The task
Return the complete listing without omission.
Excerpted records Start Marker
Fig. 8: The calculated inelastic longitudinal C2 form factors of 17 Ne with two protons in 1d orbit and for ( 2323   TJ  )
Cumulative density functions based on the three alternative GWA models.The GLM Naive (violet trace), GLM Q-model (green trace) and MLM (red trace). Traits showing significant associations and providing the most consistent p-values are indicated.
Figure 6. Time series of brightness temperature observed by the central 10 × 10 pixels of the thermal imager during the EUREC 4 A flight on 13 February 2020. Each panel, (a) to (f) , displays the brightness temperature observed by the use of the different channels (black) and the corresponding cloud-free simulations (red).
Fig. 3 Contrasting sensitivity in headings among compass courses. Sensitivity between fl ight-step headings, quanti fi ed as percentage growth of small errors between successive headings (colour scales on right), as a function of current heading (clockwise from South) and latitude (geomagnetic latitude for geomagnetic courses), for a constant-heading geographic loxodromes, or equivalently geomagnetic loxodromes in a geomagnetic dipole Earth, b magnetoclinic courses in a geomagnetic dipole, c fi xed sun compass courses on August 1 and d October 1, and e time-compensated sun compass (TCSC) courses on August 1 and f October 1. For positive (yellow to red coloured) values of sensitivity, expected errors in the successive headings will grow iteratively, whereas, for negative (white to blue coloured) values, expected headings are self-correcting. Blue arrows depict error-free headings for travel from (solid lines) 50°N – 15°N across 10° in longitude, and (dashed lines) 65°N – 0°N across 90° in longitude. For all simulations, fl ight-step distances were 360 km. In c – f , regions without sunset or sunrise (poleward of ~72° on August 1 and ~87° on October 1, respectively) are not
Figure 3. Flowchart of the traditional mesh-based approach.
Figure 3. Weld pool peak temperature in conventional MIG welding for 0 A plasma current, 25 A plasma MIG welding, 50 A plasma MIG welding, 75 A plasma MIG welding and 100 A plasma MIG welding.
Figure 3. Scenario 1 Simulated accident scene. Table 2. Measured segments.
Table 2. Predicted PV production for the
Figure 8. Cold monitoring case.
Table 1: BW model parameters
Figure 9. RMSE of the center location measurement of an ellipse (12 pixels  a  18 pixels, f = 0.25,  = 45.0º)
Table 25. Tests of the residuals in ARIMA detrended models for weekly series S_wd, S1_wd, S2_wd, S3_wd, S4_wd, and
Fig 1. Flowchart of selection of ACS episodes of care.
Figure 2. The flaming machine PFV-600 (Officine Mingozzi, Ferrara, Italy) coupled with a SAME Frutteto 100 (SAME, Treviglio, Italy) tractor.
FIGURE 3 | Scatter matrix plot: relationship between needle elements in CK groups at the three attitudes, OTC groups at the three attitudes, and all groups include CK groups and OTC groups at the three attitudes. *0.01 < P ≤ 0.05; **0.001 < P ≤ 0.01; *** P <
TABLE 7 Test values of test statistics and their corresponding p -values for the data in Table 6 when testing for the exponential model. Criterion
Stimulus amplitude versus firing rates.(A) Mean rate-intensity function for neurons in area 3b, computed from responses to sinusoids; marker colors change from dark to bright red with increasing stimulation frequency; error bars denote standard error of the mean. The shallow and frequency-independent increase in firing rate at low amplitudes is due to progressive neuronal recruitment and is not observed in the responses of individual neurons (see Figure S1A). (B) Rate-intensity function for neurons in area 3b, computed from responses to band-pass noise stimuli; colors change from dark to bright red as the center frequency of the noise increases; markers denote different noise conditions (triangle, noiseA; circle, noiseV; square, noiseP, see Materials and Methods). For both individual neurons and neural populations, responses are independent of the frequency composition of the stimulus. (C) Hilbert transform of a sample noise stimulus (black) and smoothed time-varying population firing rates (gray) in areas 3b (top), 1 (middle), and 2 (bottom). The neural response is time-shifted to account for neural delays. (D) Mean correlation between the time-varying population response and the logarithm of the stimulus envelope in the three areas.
Excerpted records End Marker
Result for this exercise
Fig. 8: The calculated inelastic longitudinal C2 form factors of 17 Ne with two protons in 1d orbit and for ( 2323   TJ  )
Cumulative density functions based on the three alternative GWA models.The GLM Naive (violet trace), GLM Q-model (green trace) and MLM (red trace). Traits showing significant associations and providing the most consistent p-values are indicated.
Figure 6. Time series of brightness temperature observed by the central 10 × 10 pixels of the thermal imager during the EUREC 4 A flight on 13 February 2020. Each panel, (a) to (f) , displays the brightness temperature observed by the use of the different channels (black) and the corresponding cloud-free simulations (red).
Fig. 3 Contrasting sensitivity in headings among compass courses. Sensitivity between fl ight-step headings, quanti fi ed as percentage growth of small errors between successive headings (colour scales on right), as a function of current heading (clockwise from South) and latitude (geomagnetic latitude for geomagnetic courses), for a constant-heading geographic loxodromes, or equivalently geomagnetic loxodromes in a geomagnetic dipole Earth, b magnetoclinic courses in a geomagnetic dipole, c fi xed sun compass courses on August 1 and d October 1, and e time-compensated sun compass (TCSC) courses on August 1 and f October 1. For positive (yellow to red coloured) values of sensitivity, expected errors in the successive headings will grow iteratively, whereas, for negative (white to blue coloured) values, expected headings are self-correcting. Blue arrows depict error-free headings for travel from (solid lines) 50°N – 15°N across 10° in longitude, and (dashed lines) 65°N – 0°N across 90° in longitude. For all simulations, fl ight-step distances were 360 km. In c – f , regions without sunset or sunrise (poleward of ~72° on August 1 and ~87° on October 1, respectively) are not
Figure 3. Flowchart of the traditional mesh-based approach.
Figure 3. Weld pool peak temperature in conventional MIG welding for 0 A plasma current, 25 A plasma MIG welding, 50 A plasma MIG welding, 75 A plasma MIG welding and 100 A plasma MIG welding.
Figure 3. Scenario 1 Simulated accident scene. Table 2. Measured segments.
Table 2. Predicted PV production for the
Figure 8. Cold monitoring case.
Table 1: BW model parameters
Figure 9. RMSE of the center location measurement of an ellipse (12 pixels  a  18 pixels, f = 0.25,  = 45.0º)
Table 25. Tests of the residuals in ARIMA detrended models for weekly series S_wd, S1_wd, S2_wd, S3_wd, S4_wd, and
Fig 1. Flowchart of selection of ACS episodes of care.
Figure 2. The flaming machine PFV-600 (Officine Mingozzi, Ferrara, Italy) coupled with a SAME Frutteto 100 (SAME, Treviglio, Italy) tractor.
FIGURE 3 | Scatter matrix plot: relationship between needle elements in CK groups at the three attitudes, OTC groups at the three attitudes, and all groups include CK groups and OTC groups at the three attitudes. *0.01 < P ≤ 0.05; **0.001 < P ≤ 0.01; *** P <
TABLE 7 Test values of test statistics and their corresponding p -values for the data in Table 6 when testing for the exponential model. Criterion
Stimulus amplitude versus firing rates.(A) Mean rate-intensity function for neurons in area 3b, computed from responses to sinusoids; marker colors change from dark to bright red with increasing stimulation frequency; error bars denote standard error of the mean. The shallow and frequency-independent increase in firing rate at low amplitudes is due to progressive neuronal recruitment and is not observed in the responses of individual neurons (see Figure S1A). (B) Rate-intensity function for neurons in area 3b, computed from responses to band-pass noise stimuli; colors change from dark to bright red as the center frequency of the noise increases; markers denote different noise conditions (triangle, noiseA; circle, noiseV; square, noiseP, see Materials and Methods). For both individual neurons and neural populations, responses are independent of the frequency composition of the stimulus. (C) Hilbert transform of a sample noise stimulus (black) and smoothed time-varying population firing rates (gray) in areas 3b (top), 1 (middle), and 2 (bottom). The neural response is time-shifted to account for neural delays. (D) Mean correlation between the time-varying population response and the logarithm of the stimulus envelope in the three areas.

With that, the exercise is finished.